Data is key for business success, but it keeps getting more challenging to manage it. Big data has evolved into huge, massive, and enormous data, and organizations are struggling to keep on top of it all. 

It’s clear to everybody that the more quality data you can handle in a reliable, accurate manner, the greater your understanding of your market, the better you can stay ahead of trends, the more confidently you can make business decisions and the larger your competitive edge over your rivals. 

As a result, the stakes are high when it comes to scaling data management. You need a data environment that’s strong and robust enough to gather all the data you need, verify and clean it, process it, and produce timely insights for your stakeholders to consume. 

With data continuing to grow and evolve, you can’t be complacent about your capabilities. If your data management system is sufficient for today, you need to be looking ahead and preparing to make sure that it can scale successfully for whatever might come along tomorrow. Here are 5 tips that enterprises need to know to successfully scale their big data environments. 

  • Adopt the right software 

The first and most fundamental challenge in a data management environment is gathering data from all the sources at your disposal, and ensuring that you have the tools to clean, verify, and deduplicate it so that data quality is high. 

Enterprises have to grapple with data that arrives in many different file formats and numerous different types, such as structured and unstructured data. As datasets become more complex, the number and complexity of the interrelationships between them rise exponentially, compounding the challenge. What’s more, different analytics tools prefer data in particular file formats, so you can’t just store all your data in a single format. 

Software like Spark, Hive, and Hadoop is designed expressly for dealing with big data problems. These tools can unite data from numerous sources and hold it in multiple different formats, supporting whichever analytics tools you choose and allowing you to filter, transform, and process data on demand. 

  • Introduce analytics databases 

As you furnish your data environment, it’s important to keep speed in mind. Some enterprises in fast-moving verticals need to be able to access time-critical insights that draw on real time or near real time data, so that they can keep up with changes in markets or operations. 

But even companies for whom timeliness is not a business-critical factor need a robust, powerful system that can provide swift responses to queries and also support multiple users without dragging or crashing under their weight. 

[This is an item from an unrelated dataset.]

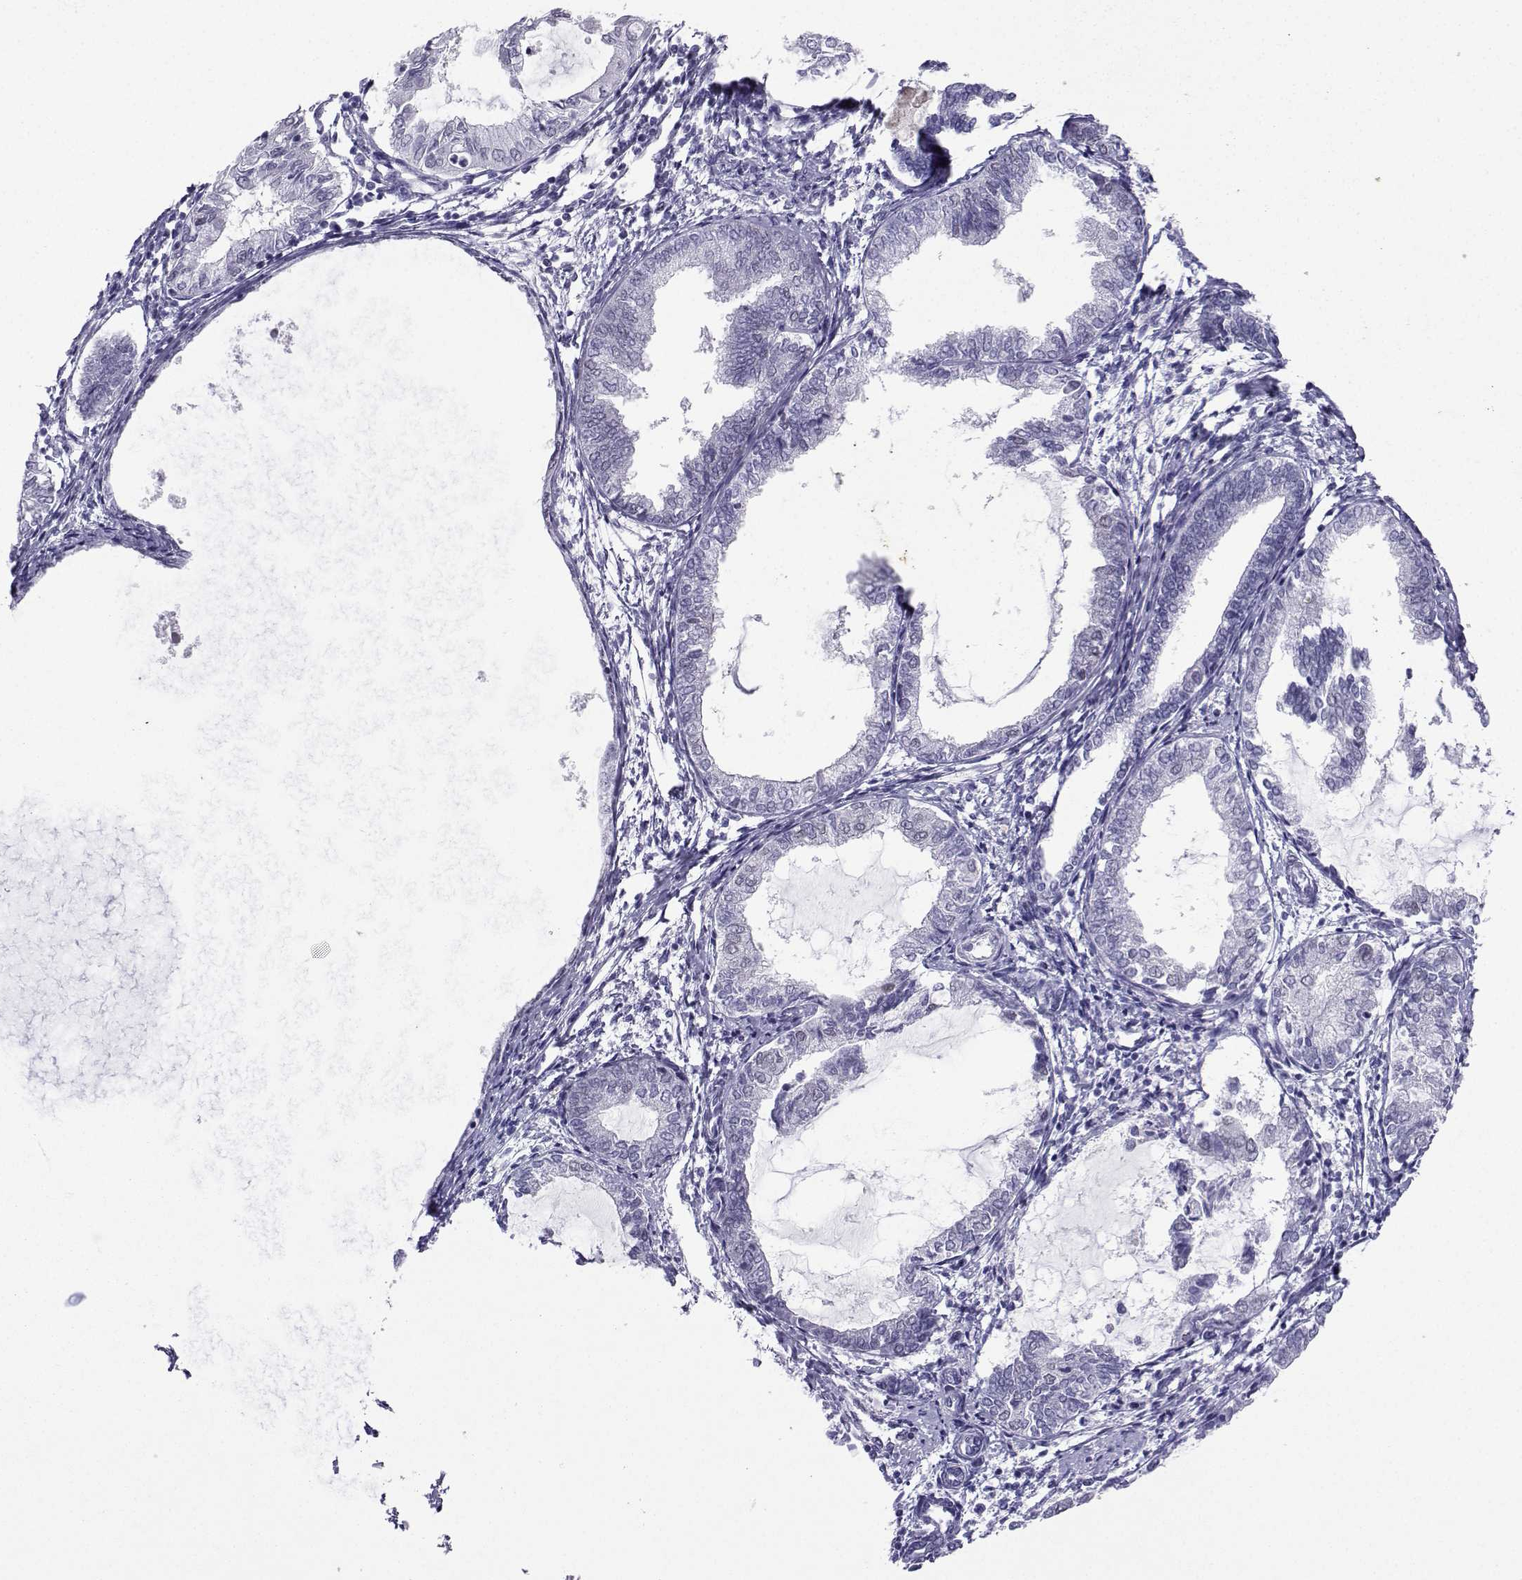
{"staining": {"intensity": "negative", "quantity": "none", "location": "none"}, "tissue": "endometrial cancer", "cell_type": "Tumor cells", "image_type": "cancer", "snomed": [{"axis": "morphology", "description": "Adenocarcinoma, NOS"}, {"axis": "topography", "description": "Endometrium"}], "caption": "The IHC photomicrograph has no significant staining in tumor cells of adenocarcinoma (endometrial) tissue. (Brightfield microscopy of DAB IHC at high magnification).", "gene": "LORICRIN", "patient": {"sex": "female", "age": 68}}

This means choosing elements that play well together, but also selecting specialized timeseries, elastic, or hybrid timeseries databases such as Clickhouse vs Druid which can support faster responses

  • Minimize segmentation

It’s understandable that every one of your departments wants their own data platform that’s optimized to meet their specific needs, but there’s no realistic way to meet all these demands. The more separate data platforms you provide, the greater the risk of data silos and/or data breaches emerging, and the harder it will be for your ITOps and data science teams to manage them all. 

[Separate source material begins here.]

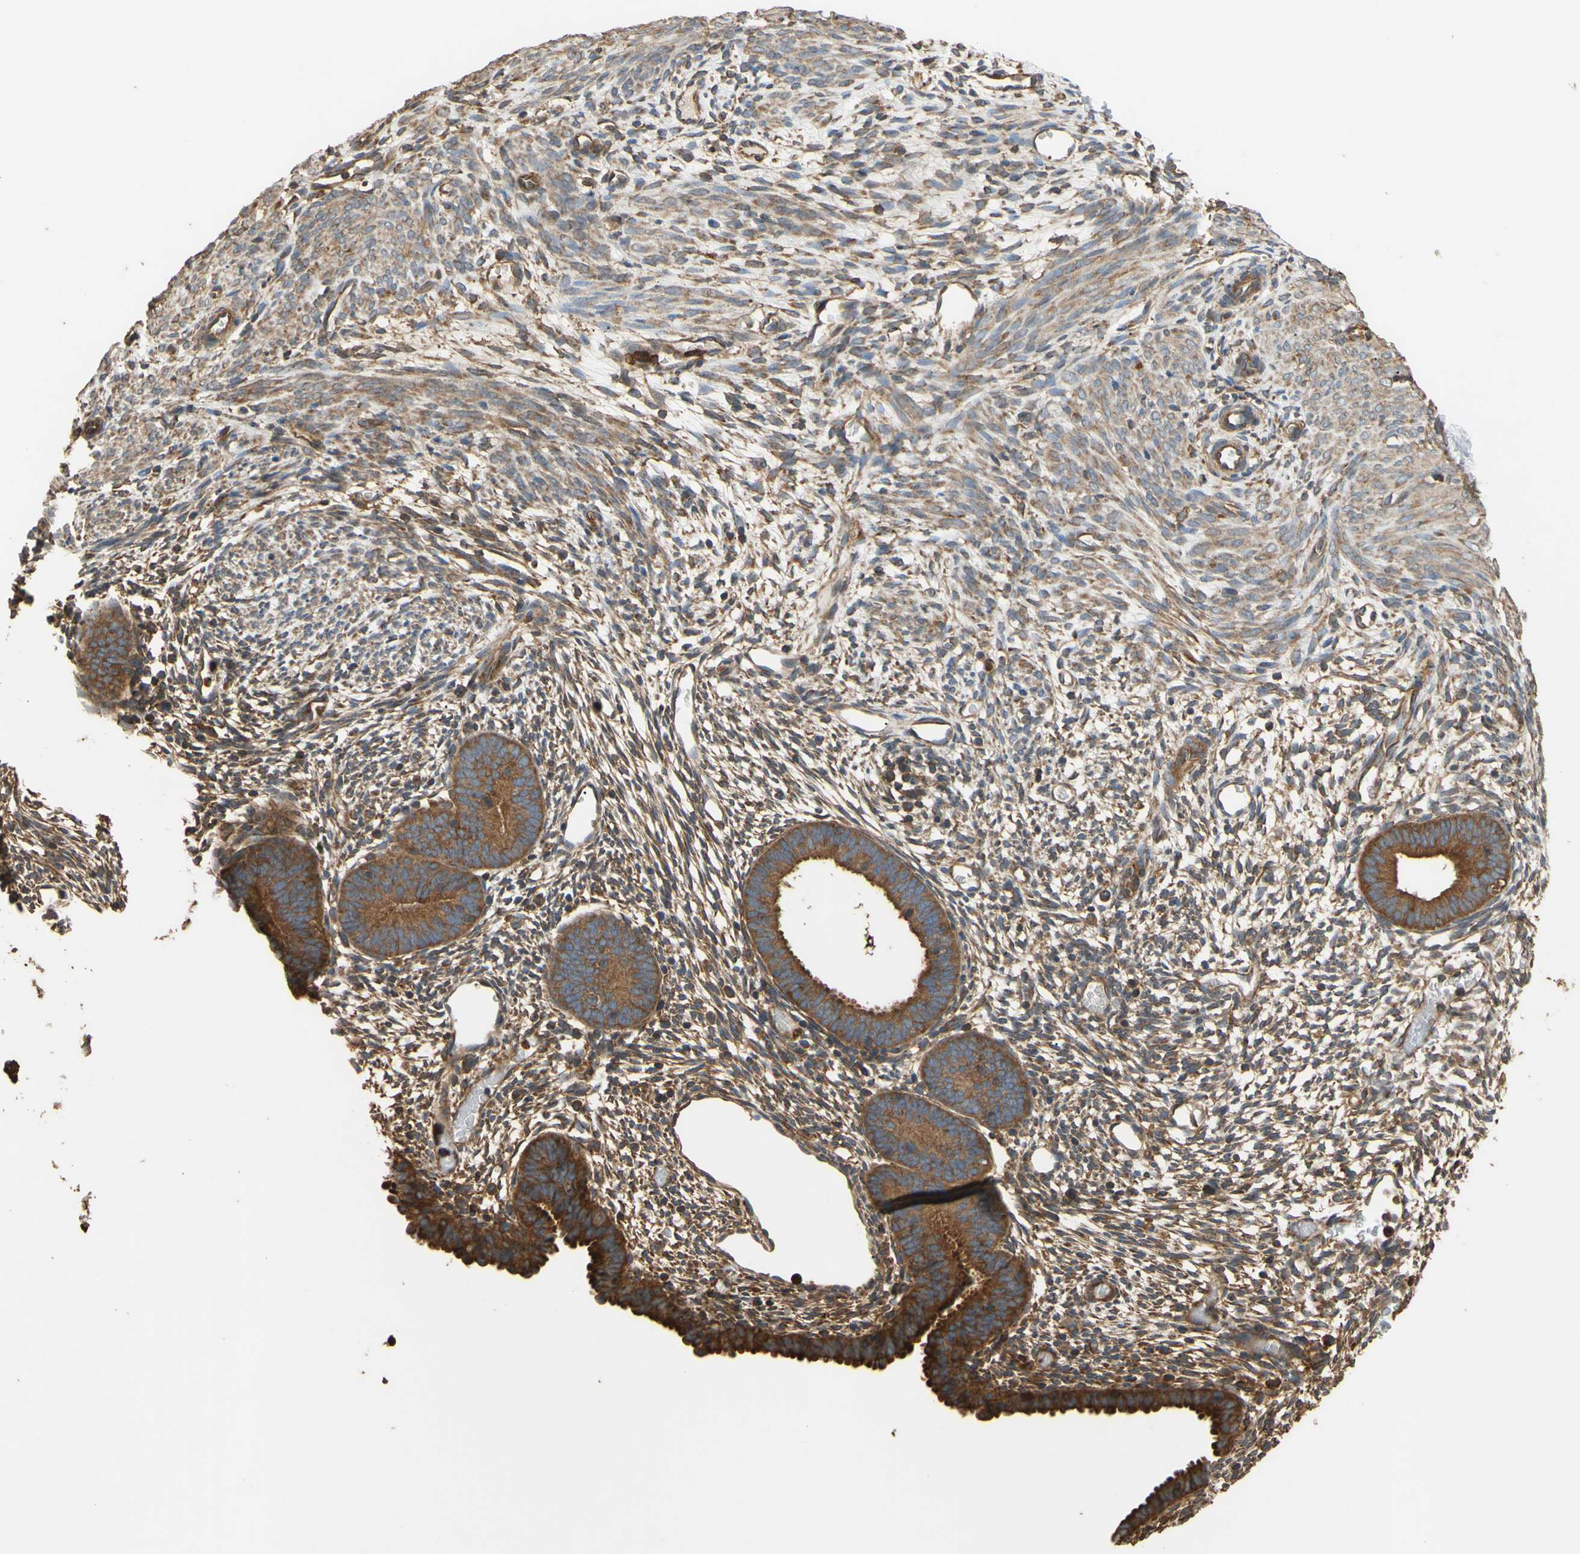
{"staining": {"intensity": "moderate", "quantity": ">75%", "location": "cytoplasmic/membranous"}, "tissue": "endometrium", "cell_type": "Cells in endometrial stroma", "image_type": "normal", "snomed": [{"axis": "morphology", "description": "Normal tissue, NOS"}, {"axis": "morphology", "description": "Atrophy, NOS"}, {"axis": "topography", "description": "Uterus"}, {"axis": "topography", "description": "Endometrium"}], "caption": "Protein staining demonstrates moderate cytoplasmic/membranous expression in approximately >75% of cells in endometrial stroma in normal endometrium.", "gene": "CTTN", "patient": {"sex": "female", "age": 68}}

To keep security high and maintenance efforts low, begin by uniting business users around sets of capabilities and services, and segment the use cases according to whether they need an analytics platform, or a transactional platform. This leaves you needing to support only two different approaches. 

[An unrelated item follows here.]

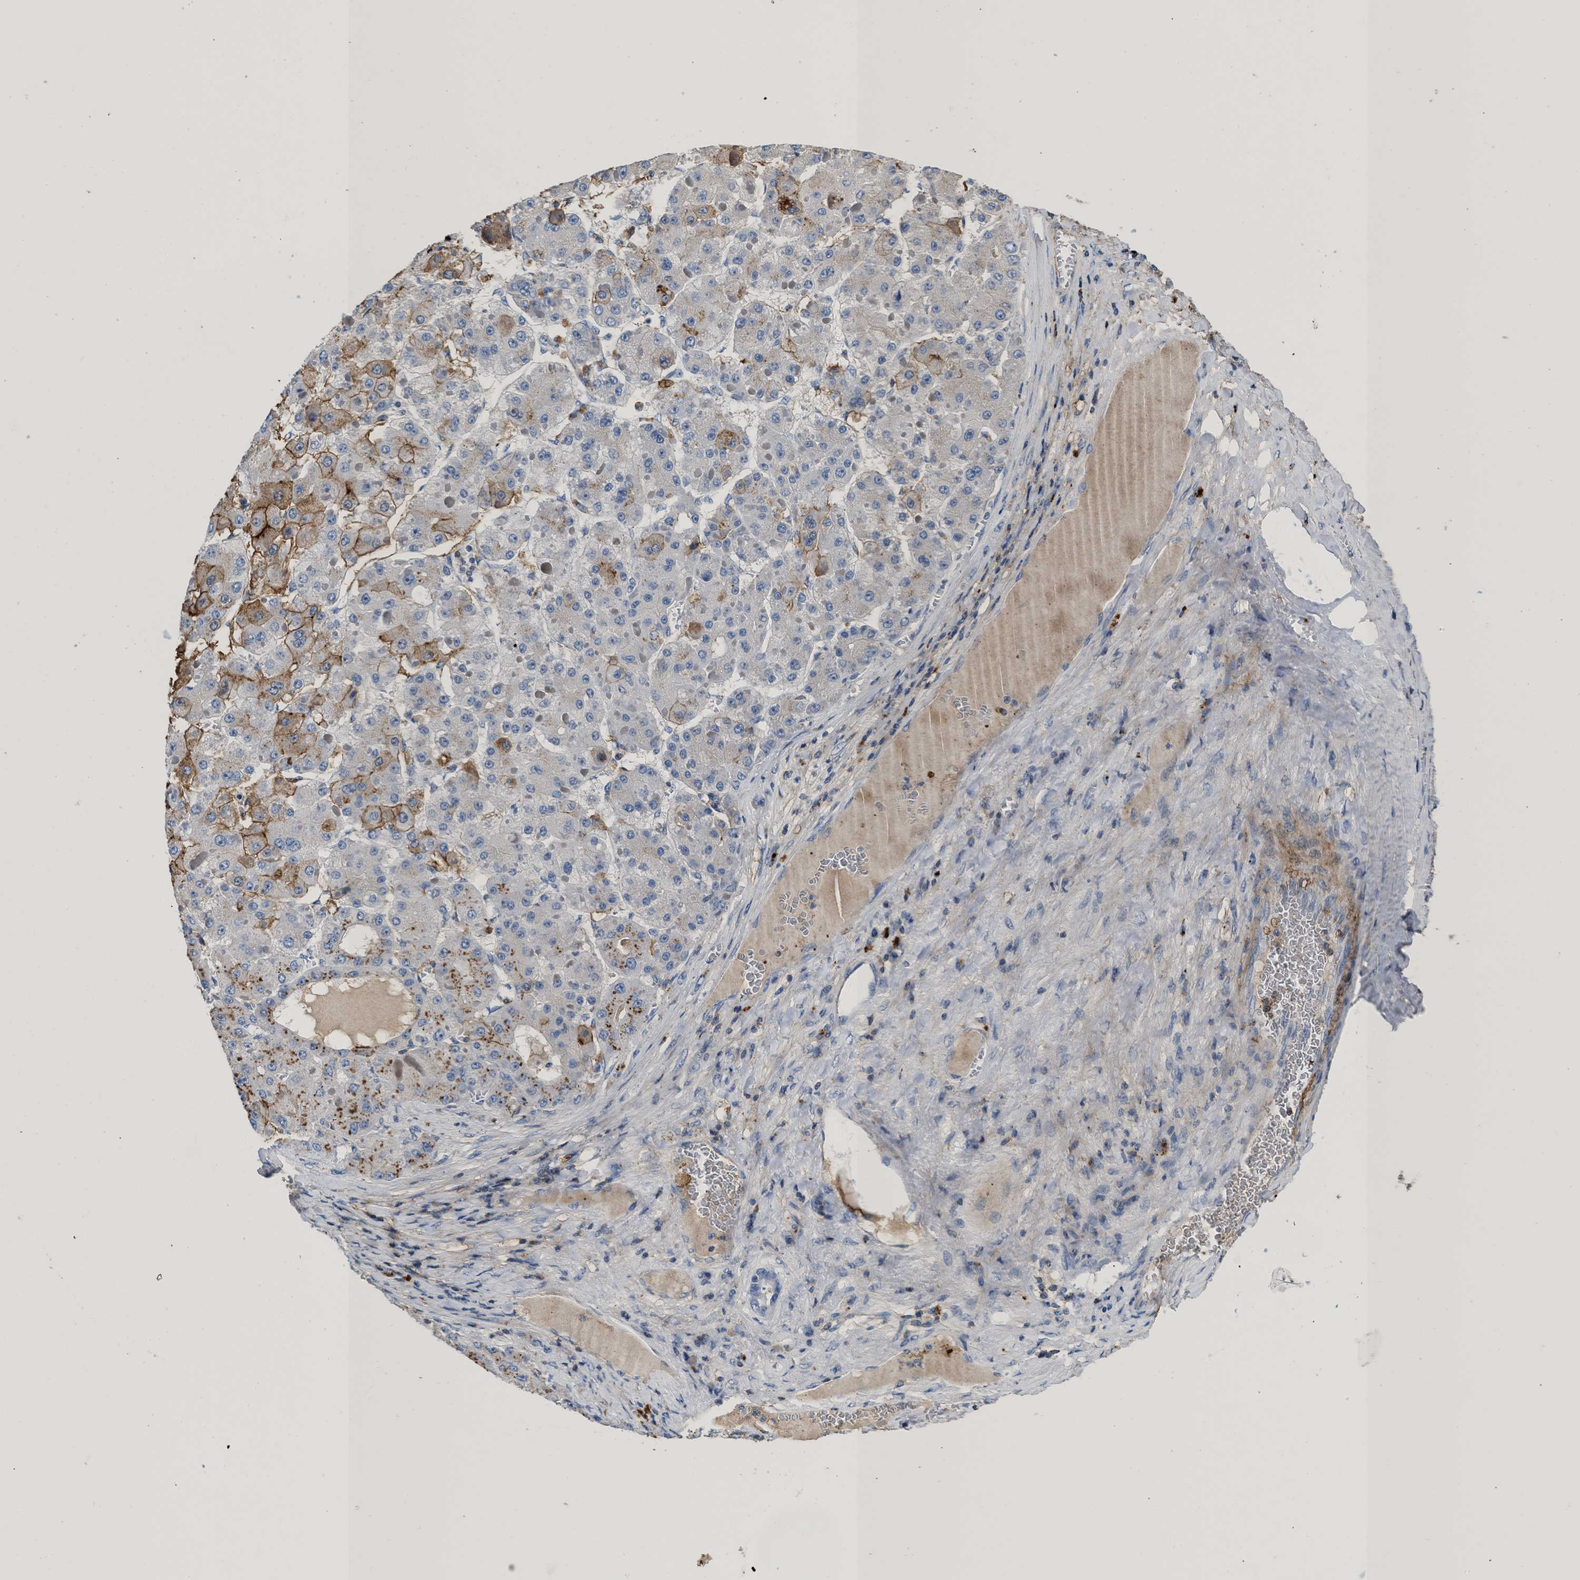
{"staining": {"intensity": "moderate", "quantity": "25%-75%", "location": "cytoplasmic/membranous"}, "tissue": "liver cancer", "cell_type": "Tumor cells", "image_type": "cancer", "snomed": [{"axis": "morphology", "description": "Carcinoma, Hepatocellular, NOS"}, {"axis": "topography", "description": "Liver"}], "caption": "Brown immunohistochemical staining in liver hepatocellular carcinoma demonstrates moderate cytoplasmic/membranous expression in about 25%-75% of tumor cells.", "gene": "KCNQ4", "patient": {"sex": "female", "age": 73}}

However, don’t fall into the trap of building two separate data environments. Build in friction-free data exchanges between any parallel elements to make them interoperable, so as to avoid the creation of duplicate versions of truth. Choose tools like a cloud data warehouse that can work with a range of analytics platforms, so that teams can hook up their own preferred analytics to the communal data pool. 

  • Ramp up your hardware 

All the databases, analytics programs, and data processing software that makes up an enterprise data environment are highly memory-hungry, so you’ll need to ensure that you have sufficient memory space for all your data storage and processing needs. 

Decide early on whether you plan to scale up, or scale out. Scaling up means adding to your existing computational power, while scaling out means using distributed architectures where you either use a distributed third-party service, or you add to your own distributed servers. 

Moving your hardware to the cloud can help dispense with worries that you might suddenly run out of CPU power or disk drive space. Cloud CPU-as-a-Service gives you flexibility to scale at will while keeping costs down, because you only pay for the power you use, and can easily increase it in a hurry. 

  • Remove barriers to query

As you prepare to scale your data environment, don’t overlook the human element. A successful data management system is one that stakeholders can use effectively and efficiently, not just one that can keep on top of your data. 

You need analytics platforms that are intuitive and easy to use, so that employees without a technical background can run queries and access insights independently. Otherwise, you risk creating a situation where your data scientists are constantly responding to query requests, and your stakeholders can’t move on with their projects because they’re waiting for data science to have time to answer them. 

Look for user-friendly business intelligence (BI) tools that integrate smoothly into your system and remove the barriers to advanced insights. 

Scalability is possible for growing enterprises

Scaling your data environment is vital for business success in an increasingly data-powered world. By choosing the right software, databases, and flexible compute power, choosing easy-to-use analytics tools, and ensuring that your data platforms are interoperable, you can build an effective and future-proof data management system that gives your business an edge over your competition.